Exercise text:
========

15.7 Investigative Reconstruction

The fundamentals of investigative reconstruction covered in Chapter 5 do not change when networks are involved. For instance, it may be necessary to perform a relational reconstruction to discern patterns in evidence obtained from a network. For instance, Figure 15.5 shows network traffic represented as host-to-host connections, highlighting one host that is generating the most activity and deserves further attention.

click to expand
Figure 15.5: Network traffic depicted in IP address-IP address connections creating a circular mesh using NetIntercept.

Creating this type of link diagram showing client-server connections can help identify important systems. For instance, in computer intrusion investigations, first focusing on the attacker's IP address can reveal which hosts were targeted and then examining traffic from each target can show which systems were compromised. Examining traffic from a compromised target can give investigators a general sense of what the attacker did on the system.

========

Data extracts:
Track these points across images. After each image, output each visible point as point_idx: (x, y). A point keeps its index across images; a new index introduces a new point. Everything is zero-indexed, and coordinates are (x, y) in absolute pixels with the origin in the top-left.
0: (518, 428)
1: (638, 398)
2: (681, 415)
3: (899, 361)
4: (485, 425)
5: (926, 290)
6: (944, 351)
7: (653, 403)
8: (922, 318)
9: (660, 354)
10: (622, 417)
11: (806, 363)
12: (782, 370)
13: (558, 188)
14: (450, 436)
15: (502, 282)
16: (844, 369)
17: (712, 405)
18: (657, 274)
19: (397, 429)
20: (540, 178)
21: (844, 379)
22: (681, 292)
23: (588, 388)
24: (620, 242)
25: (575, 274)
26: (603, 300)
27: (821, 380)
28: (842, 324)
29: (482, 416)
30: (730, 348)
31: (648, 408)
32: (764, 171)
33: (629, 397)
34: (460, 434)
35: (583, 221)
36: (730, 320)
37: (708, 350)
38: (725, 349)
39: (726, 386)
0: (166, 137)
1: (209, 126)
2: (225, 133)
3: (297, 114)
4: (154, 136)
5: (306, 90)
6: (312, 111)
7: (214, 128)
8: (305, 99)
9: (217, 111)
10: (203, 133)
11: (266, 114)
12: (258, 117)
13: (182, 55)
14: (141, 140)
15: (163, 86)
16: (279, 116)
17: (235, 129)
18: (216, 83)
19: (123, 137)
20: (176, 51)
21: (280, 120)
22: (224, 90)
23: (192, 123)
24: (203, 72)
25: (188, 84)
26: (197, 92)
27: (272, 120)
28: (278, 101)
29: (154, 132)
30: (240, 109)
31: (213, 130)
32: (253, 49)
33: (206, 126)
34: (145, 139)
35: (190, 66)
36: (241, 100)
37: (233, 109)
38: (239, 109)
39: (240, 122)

========

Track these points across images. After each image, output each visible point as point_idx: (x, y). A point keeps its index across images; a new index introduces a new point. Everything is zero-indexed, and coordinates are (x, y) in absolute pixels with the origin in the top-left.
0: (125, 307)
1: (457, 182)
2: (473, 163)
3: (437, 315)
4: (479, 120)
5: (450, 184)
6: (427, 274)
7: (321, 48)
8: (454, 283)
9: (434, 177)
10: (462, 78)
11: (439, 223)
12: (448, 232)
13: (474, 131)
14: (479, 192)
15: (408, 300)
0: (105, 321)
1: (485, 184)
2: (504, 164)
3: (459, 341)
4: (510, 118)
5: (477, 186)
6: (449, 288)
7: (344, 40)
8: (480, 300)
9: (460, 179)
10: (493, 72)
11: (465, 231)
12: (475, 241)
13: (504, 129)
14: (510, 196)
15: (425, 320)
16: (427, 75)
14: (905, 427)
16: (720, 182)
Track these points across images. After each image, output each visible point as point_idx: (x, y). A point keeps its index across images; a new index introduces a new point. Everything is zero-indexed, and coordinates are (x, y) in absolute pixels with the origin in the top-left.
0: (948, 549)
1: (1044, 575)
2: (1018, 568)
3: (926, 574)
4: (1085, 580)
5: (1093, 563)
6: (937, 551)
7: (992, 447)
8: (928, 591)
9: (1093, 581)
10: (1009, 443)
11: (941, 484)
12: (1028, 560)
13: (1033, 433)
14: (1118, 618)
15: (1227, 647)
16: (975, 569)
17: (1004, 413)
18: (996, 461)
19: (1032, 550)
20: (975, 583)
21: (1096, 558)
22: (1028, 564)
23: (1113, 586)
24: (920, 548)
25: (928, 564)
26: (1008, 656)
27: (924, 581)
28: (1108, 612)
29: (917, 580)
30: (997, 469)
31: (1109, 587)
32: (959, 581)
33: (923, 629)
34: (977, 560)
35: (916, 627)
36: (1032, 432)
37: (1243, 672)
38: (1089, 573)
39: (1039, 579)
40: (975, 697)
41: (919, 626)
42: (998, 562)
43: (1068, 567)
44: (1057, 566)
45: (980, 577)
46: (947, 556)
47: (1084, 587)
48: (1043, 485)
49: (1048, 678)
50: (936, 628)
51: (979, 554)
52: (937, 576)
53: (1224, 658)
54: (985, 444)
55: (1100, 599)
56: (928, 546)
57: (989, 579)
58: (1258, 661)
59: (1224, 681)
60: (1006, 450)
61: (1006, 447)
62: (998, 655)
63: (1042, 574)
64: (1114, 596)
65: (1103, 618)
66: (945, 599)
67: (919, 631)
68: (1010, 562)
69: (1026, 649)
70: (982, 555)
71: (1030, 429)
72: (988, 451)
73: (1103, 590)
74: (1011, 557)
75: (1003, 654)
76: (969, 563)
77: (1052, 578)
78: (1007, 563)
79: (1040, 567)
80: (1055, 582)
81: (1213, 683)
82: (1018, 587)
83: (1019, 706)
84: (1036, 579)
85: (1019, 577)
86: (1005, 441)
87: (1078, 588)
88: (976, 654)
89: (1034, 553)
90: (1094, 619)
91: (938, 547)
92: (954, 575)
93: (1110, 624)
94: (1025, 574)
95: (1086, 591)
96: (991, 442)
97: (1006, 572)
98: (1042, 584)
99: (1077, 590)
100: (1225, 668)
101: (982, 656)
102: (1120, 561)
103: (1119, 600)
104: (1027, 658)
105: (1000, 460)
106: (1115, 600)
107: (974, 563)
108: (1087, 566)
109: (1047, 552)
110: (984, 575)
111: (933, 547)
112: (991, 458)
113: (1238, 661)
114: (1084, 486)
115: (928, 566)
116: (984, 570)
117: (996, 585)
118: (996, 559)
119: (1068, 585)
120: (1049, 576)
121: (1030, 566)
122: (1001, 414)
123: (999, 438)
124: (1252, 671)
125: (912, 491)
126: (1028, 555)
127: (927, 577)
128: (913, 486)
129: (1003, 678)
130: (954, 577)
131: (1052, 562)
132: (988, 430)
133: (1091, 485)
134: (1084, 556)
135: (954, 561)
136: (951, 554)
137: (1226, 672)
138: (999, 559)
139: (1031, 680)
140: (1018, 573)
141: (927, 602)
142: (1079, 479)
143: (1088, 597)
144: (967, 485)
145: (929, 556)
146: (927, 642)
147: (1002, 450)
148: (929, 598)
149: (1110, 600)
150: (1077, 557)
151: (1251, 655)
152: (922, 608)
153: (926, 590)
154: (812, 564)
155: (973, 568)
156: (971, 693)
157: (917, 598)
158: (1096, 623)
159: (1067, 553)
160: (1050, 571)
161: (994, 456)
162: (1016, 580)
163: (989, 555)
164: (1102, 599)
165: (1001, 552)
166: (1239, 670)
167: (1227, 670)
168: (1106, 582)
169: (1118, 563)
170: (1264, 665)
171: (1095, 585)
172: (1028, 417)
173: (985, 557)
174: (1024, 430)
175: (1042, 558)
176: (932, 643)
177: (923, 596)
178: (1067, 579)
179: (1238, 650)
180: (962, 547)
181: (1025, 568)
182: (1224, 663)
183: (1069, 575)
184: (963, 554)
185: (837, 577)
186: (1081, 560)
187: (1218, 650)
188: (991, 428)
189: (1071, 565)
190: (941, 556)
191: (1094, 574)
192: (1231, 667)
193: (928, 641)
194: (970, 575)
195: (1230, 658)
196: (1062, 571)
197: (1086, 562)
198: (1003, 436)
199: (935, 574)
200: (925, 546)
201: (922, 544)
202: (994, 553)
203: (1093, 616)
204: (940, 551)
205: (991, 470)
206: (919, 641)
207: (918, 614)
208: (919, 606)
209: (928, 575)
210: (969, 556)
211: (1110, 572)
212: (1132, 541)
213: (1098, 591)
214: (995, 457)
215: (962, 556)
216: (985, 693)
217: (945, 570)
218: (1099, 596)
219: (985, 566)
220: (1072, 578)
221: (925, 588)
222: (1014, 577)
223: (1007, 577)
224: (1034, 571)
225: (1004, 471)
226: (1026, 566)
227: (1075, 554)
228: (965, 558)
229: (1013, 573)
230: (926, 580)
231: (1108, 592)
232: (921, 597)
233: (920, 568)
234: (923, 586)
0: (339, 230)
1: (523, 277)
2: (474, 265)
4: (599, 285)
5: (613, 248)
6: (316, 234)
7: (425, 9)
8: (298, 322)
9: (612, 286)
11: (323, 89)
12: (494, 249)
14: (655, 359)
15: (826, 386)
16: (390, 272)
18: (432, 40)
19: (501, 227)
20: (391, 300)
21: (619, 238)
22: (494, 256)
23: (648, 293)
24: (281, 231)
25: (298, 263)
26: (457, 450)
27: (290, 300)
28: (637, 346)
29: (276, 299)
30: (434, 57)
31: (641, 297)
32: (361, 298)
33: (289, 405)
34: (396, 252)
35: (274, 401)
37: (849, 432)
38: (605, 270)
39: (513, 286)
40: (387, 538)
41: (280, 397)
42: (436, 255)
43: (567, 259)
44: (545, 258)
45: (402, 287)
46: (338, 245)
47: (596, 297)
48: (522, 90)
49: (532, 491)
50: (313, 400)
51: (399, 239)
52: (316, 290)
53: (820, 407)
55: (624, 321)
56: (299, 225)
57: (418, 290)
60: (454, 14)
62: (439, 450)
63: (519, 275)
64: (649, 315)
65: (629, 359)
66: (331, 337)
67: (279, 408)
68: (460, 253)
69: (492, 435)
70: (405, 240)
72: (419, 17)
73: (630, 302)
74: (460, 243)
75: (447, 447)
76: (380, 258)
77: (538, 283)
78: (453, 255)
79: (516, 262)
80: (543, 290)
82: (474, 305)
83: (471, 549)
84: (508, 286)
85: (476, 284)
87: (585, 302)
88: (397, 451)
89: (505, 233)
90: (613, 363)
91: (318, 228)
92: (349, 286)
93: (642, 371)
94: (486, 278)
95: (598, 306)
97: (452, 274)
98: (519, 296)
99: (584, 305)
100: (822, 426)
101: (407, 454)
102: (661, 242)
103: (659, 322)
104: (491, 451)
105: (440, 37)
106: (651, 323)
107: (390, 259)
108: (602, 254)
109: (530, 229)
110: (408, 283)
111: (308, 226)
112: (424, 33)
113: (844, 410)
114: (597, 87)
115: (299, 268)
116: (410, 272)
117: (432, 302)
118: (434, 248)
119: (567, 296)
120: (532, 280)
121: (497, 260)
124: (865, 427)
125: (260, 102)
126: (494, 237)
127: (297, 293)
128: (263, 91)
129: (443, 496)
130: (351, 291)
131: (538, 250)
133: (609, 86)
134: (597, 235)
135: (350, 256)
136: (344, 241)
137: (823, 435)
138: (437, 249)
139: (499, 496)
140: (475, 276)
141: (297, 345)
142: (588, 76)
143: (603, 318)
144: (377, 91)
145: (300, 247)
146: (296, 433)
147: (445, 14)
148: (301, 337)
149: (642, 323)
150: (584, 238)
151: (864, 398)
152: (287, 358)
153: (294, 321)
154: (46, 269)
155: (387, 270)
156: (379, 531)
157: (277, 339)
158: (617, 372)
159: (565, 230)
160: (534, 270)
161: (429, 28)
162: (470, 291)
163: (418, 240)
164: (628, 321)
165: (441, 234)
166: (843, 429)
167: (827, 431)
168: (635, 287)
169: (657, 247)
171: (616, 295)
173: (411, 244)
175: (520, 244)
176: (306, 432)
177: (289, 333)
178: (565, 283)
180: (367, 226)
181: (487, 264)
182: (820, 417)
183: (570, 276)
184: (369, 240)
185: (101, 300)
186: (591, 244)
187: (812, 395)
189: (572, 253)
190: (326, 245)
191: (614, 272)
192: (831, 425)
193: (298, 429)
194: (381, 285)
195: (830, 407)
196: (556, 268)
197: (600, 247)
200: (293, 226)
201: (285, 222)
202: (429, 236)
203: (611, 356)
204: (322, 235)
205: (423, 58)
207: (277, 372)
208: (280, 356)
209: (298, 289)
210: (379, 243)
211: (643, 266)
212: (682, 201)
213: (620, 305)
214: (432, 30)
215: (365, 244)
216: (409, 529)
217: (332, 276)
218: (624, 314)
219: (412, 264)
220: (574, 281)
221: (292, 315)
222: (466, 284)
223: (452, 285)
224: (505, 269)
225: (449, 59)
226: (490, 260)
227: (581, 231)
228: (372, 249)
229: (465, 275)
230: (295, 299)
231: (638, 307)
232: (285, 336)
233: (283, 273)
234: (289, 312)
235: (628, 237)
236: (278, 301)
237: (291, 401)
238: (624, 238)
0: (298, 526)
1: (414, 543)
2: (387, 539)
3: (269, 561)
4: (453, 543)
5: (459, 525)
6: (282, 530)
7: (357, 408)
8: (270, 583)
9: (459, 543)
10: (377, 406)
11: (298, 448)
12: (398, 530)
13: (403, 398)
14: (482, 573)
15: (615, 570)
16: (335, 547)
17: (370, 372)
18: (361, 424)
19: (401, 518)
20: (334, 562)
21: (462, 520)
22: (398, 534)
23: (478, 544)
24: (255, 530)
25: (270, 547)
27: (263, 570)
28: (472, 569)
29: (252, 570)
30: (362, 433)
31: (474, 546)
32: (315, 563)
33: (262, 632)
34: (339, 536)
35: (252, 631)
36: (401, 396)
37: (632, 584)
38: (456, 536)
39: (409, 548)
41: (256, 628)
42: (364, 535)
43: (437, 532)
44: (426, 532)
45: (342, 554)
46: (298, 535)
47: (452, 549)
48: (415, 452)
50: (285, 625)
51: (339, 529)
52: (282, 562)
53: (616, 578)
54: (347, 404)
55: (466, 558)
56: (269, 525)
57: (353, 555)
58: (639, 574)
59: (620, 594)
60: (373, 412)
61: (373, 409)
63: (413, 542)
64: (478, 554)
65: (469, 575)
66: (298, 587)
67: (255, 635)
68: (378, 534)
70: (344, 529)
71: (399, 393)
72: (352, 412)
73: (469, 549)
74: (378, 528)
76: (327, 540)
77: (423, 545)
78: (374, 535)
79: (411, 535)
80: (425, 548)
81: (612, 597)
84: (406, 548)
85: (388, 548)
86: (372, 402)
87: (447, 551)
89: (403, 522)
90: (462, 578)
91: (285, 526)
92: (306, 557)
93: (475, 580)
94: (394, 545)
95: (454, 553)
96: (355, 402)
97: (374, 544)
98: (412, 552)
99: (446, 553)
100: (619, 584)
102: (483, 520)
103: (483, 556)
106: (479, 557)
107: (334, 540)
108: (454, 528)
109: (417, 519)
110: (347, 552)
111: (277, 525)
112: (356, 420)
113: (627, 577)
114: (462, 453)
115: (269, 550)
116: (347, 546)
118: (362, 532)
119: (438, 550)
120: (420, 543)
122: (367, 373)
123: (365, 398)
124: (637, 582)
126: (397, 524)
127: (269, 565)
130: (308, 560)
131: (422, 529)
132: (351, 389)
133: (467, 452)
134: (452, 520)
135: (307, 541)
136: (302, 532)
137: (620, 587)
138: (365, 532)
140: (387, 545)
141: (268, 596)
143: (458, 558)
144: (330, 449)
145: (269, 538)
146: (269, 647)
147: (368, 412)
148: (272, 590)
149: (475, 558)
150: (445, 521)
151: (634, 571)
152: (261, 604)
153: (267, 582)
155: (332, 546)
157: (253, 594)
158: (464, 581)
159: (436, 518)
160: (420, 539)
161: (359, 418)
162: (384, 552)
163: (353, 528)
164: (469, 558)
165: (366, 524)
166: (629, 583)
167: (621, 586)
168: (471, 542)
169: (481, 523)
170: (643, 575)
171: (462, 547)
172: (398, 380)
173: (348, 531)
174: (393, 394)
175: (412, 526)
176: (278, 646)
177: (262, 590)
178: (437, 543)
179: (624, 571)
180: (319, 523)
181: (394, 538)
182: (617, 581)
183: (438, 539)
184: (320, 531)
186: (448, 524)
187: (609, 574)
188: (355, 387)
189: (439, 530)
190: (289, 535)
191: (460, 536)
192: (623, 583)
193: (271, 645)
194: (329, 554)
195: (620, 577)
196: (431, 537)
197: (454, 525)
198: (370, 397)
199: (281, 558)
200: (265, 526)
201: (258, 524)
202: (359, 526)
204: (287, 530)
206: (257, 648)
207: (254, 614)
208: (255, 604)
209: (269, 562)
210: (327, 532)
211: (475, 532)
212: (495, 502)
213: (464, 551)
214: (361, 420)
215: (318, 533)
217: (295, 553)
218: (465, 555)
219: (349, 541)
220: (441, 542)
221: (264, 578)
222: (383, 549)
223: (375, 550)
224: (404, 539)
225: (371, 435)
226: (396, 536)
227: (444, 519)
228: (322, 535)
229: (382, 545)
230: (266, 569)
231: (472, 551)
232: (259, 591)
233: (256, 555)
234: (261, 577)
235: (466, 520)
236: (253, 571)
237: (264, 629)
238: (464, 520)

========

What this task involves:
Answer these questions from the investigative reconstruction text:
(a) In which chapter are the fundamentals of investigative reconstruction covered?
(b) Which tool is named in the caption of Figure 15.5?
(c) In computer intrusion investigations, what is focused on first?
Base your answers on the investigative reconstruction text only, not on the records.

Solution to this task:
(a) Chapter 5
(b) NetIntercept
(c) The attacker's IP address